Поразила чистая комната, нежно-молочный свет светильника из витых фосфоресцирующих трубок над головой, блестящие никелированные приборы вокруг. Он обнаружил себя в розовом больничном халате. Лежать было мягко, словно матрас надувной.
Над ним наклонилась сестра в голубом халате, с маской на лице, над которой светились сострадающие глаза ангела, и осторожно раскинутыми, как крылья, руками в синих перчатках.
– Как вы себя чувствуете?
– Где я, в раю?
Она засмеялась с облегчением.
– У вас восстановилось сознание.
Чувствовал себя странно, словно восстал из бездны.
Как привык раньше, начал делать физические упражнения. Вроде бодр, только бока и поясница болели. «Оказывается, я еще жив!» – думал он. Какая удача! Неужели преодолел смерть?» Но когда поднимался, чувствовал постоянную усталость.
В палате рядом с ним лежал больной профессор. Он спросил:
– Как вас величать?
– Андрей Людвигович – представился тот. – Поэт.
– А меня Федор Калинович. Философ.
Типичный профессор с бородкой и усами, в таком же халате, но в академической шапочке.

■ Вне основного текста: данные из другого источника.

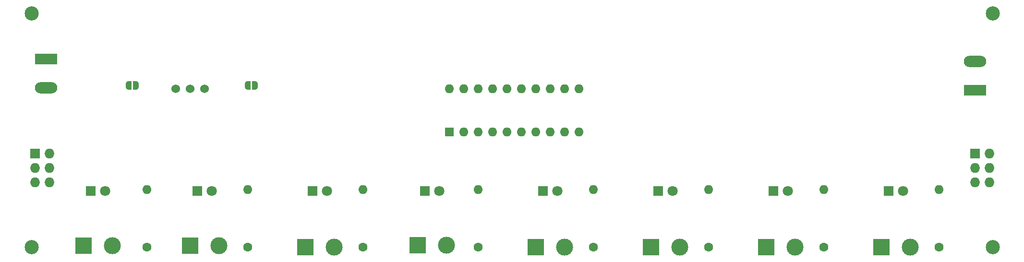
<source format=gts>
%TF.GenerationSoftware,KiCad,Pcbnew,6.0.2-378541a8eb~116~ubuntu20.04.1*%
%TF.CreationDate,2022-03-18T17:45:01-05:00*%
%TF.ProjectId,daughter,64617567-6874-4657-922e-6b696361645f,rev?*%
%TF.SameCoordinates,Original*%
%TF.FileFunction,Soldermask,Top*%
%TF.FilePolarity,Negative*%
%FSLAX46Y46*%
G04 Gerber Fmt 4.6, Leading zero omitted, Abs format (unit mm)*
G04 Created by KiCad (PCBNEW 6.0.2-378541a8eb~116~ubuntu20.04.1) date 2022-03-18 17:45:01*
%MOMM*%
%LPD*%
G01*
G04 APERTURE LIST*
G04 Aperture macros list*
%AMFreePoly0*
4,1,22,0.500000,-0.750000,0.000000,-0.750000,0.000000,-0.745033,-0.079941,-0.743568,-0.215256,-0.701293,-0.333266,-0.622738,-0.424486,-0.514219,-0.481581,-0.384460,-0.499164,-0.250000,-0.500000,-0.250000,-0.500000,0.250000,-0.499164,0.250000,-0.499963,0.256109,-0.478152,0.396186,-0.417904,0.524511,-0.324060,0.630769,-0.204165,0.706417,-0.067858,0.745374,0.000000,0.744959,0.000000,0.750000,
0.500000,0.750000,0.500000,-0.750000,0.500000,-0.750000,$1*%
%AMFreePoly1*
4,1,20,0.000000,0.744959,0.073905,0.744508,0.209726,0.703889,0.328688,0.626782,0.421226,0.519385,0.479903,0.390333,0.500000,0.250000,0.500000,-0.250000,0.499851,-0.262216,0.476331,-0.402017,0.414519,-0.529596,0.319384,-0.634700,0.198574,-0.708877,0.061801,-0.746166,0.000000,-0.745033,0.000000,-0.750000,-0.500000,-0.750000,-0.500000,0.750000,0.000000,0.750000,0.000000,0.744959,
0.000000,0.744959,$1*%
G04 Aperture macros list end*
%ADD10C,2.500000*%
%ADD11R,3.000000X3.000000*%
%ADD12C,3.000000*%
%ADD13R,1.727200X1.727200*%
%ADD14O,1.727200X1.727200*%
%ADD15R,1.800000X1.800000*%
%ADD16C,1.800000*%
%ADD17FreePoly0,0.000000*%
%ADD18FreePoly1,0.000000*%
%ADD19R,3.960000X1.980000*%
%ADD20O,3.960000X1.980000*%
%ADD21C,1.600000*%
%ADD22O,1.600000X1.600000*%
%ADD23R,1.600000X1.600000*%
%ADD24C,1.524000*%
G04 APERTURE END LIST*
D10*
%TO.C,REF\u002A\u002A*%
X215265000Y-114300000D03*
%TD*%
D11*
%TO.C,J7*%
X175260000Y-114300000D03*
D12*
X180340000Y-114300000D03*
%TD*%
D11*
%TO.C,J1*%
X54864000Y-114046000D03*
D12*
X59944000Y-114046000D03*
%TD*%
D13*
%TO.C,J10*%
X46355000Y-97790000D03*
D14*
X48895000Y-97790000D03*
X46355000Y-100330000D03*
X48895000Y-100330000D03*
X46355000Y-102870000D03*
X48895000Y-102870000D03*
%TD*%
D15*
%TO.C,D2*%
X74925000Y-104394000D03*
D16*
X77465000Y-104394000D03*
%TD*%
D15*
%TO.C,D7*%
X176525000Y-104394000D03*
D16*
X179065000Y-104394000D03*
%TD*%
D13*
%TO.C,J9*%
X212090000Y-97790000D03*
D14*
X214630000Y-97790000D03*
X212090000Y-100330000D03*
X214630000Y-100330000D03*
X212090000Y-102870000D03*
X214630000Y-102870000D03*
%TD*%
D11*
%TO.C,J2*%
X73660000Y-114046000D03*
D12*
X78740000Y-114046000D03*
%TD*%
D15*
%TO.C,D8*%
X196845000Y-104394000D03*
D16*
X199385000Y-104394000D03*
%TD*%
D17*
%TO.C,JP1*%
X62850000Y-85725000D03*
D18*
X64150000Y-85725000D03*
%TD*%
D19*
%TO.C,J11*%
X48260000Y-81055000D03*
D20*
X48260000Y-86135000D03*
%TD*%
D21*
%TO.C,R3*%
X104140000Y-114300000D03*
D22*
X104140000Y-104140000D03*
%TD*%
D11*
%TO.C,J8*%
X195580000Y-114300000D03*
D12*
X200660000Y-114300000D03*
%TD*%
D11*
%TO.C,J6*%
X154940000Y-114300000D03*
D12*
X160020000Y-114300000D03*
%TD*%
D21*
%TO.C,R4*%
X124460000Y-114300000D03*
D22*
X124460000Y-104140000D03*
%TD*%
D23*
%TO.C,U2*%
X119380000Y-93980000D03*
D22*
X121920000Y-93980000D03*
X124460000Y-93980000D03*
X127000000Y-93980000D03*
X129540000Y-93980000D03*
X132080000Y-93980000D03*
X134620000Y-93980000D03*
X137160000Y-93980000D03*
X139700000Y-93980000D03*
X142240000Y-93980000D03*
X142240000Y-86360000D03*
X139700000Y-86360000D03*
X137160000Y-86360000D03*
X134620000Y-86360000D03*
X132080000Y-86360000D03*
X129540000Y-86360000D03*
X127000000Y-86360000D03*
X124460000Y-86360000D03*
X121920000Y-86360000D03*
X119380000Y-86360000D03*
%TD*%
D15*
%TO.C,D6*%
X156205000Y-104394000D03*
D16*
X158745000Y-104394000D03*
%TD*%
D21*
%TO.C,R6*%
X165100000Y-114300000D03*
D22*
X165100000Y-104140000D03*
%TD*%
D10*
%TO.C,REF\u002A\u002A*%
X45720000Y-73025000D03*
%TD*%
%TO.C,REF\u002A\u002A*%
X45720000Y-114300000D03*
%TD*%
D11*
%TO.C,J3*%
X93980000Y-114300000D03*
D12*
X99060000Y-114300000D03*
%TD*%
D21*
%TO.C,R7*%
X185420000Y-114300000D03*
D22*
X185420000Y-104140000D03*
%TD*%
D15*
%TO.C,D4*%
X115057000Y-104394000D03*
D16*
X117597000Y-104394000D03*
%TD*%
D15*
%TO.C,D5*%
X135885000Y-104394000D03*
D16*
X138425000Y-104394000D03*
%TD*%
D21*
%TO.C,R5*%
X144780000Y-114300000D03*
D22*
X144780000Y-104140000D03*
%TD*%
D15*
%TO.C,D3*%
X95245000Y-104394000D03*
D16*
X97785000Y-104394000D03*
%TD*%
D10*
%TO.C,REF\u002A\u002A*%
X215265000Y-73025000D03*
%TD*%
D21*
%TO.C,R1*%
X66040000Y-114300000D03*
D22*
X66040000Y-104140000D03*
%TD*%
D17*
%TO.C,JP2*%
X83820000Y-85725000D03*
D18*
X85120000Y-85725000D03*
%TD*%
D11*
%TO.C,J5*%
X134620000Y-114300000D03*
D12*
X139700000Y-114300000D03*
%TD*%
D21*
%TO.C,R2*%
X83820000Y-114300000D03*
D22*
X83820000Y-104140000D03*
%TD*%
D24*
%TO.C,U1*%
X71120000Y-86360000D03*
X73660000Y-86360000D03*
X76200000Y-86360000D03*
%TD*%
D11*
%TO.C,J4*%
X113870000Y-113980000D03*
D12*
X118950000Y-113980000D03*
%TD*%
D19*
%TO.C,J12*%
X212090000Y-86585000D03*
D20*
X212090000Y-81505000D03*
%TD*%
D21*
%TO.C,R8*%
X205740000Y-114300000D03*
D22*
X205740000Y-104140000D03*
%TD*%
D15*
%TO.C,D1*%
X56129000Y-104394000D03*
D16*
X58669000Y-104394000D03*
%TD*%
M02*

</source>
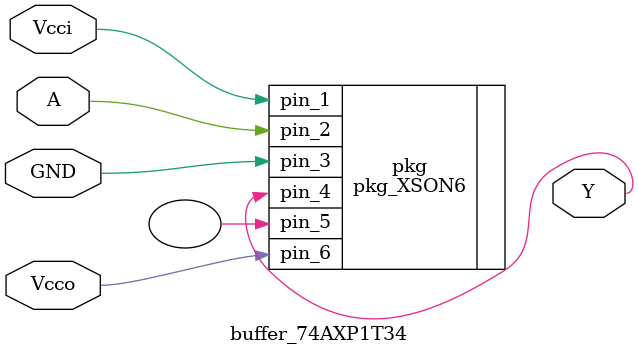
<source format=v>
module buffer_74AXP1T34 (GND, Vcci, Vcco, A, Y);

input GND, Vcci, Vcco;
input A;
output Y;

/* instantiate the package; the mapping of signals to pins is defined here */

pkg_XSON6 pkg  (.pin_1(Vcci),
		.pin_2(A),
		.pin_3(GND),
		.pin_4(Y),
		.pin_5(),	/* no connect */
		.pin_6(Vcco)
	);

endmodule

</source>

– Какое сейчас тысячелетье на дворе?
Профессор смотрел на него странно.
– А вы из каких времен?
И в шутку предположил:
– Похоже, из начала XX века.
– Так и есть, – удивился вопросу поэт. – И родом из Петербурга.
Судя по виду, поэт и вправду казался слишком старомодным. Похож на старенького грустного Пьеро из сказки. Узкое лицо со страдальческими глазами, манеры интеллигента нескольких поколений. И разговаривал он так, словно жил в позапрошлом веке.
– Где ваш дом?
– Последний? В Москве на Никольской. Знаете, заметный особняк.
– Так этой улицы давно нет. Есть улица 25 Октября.
Поэт зашевелился, широко раскрыв тревожные глаза.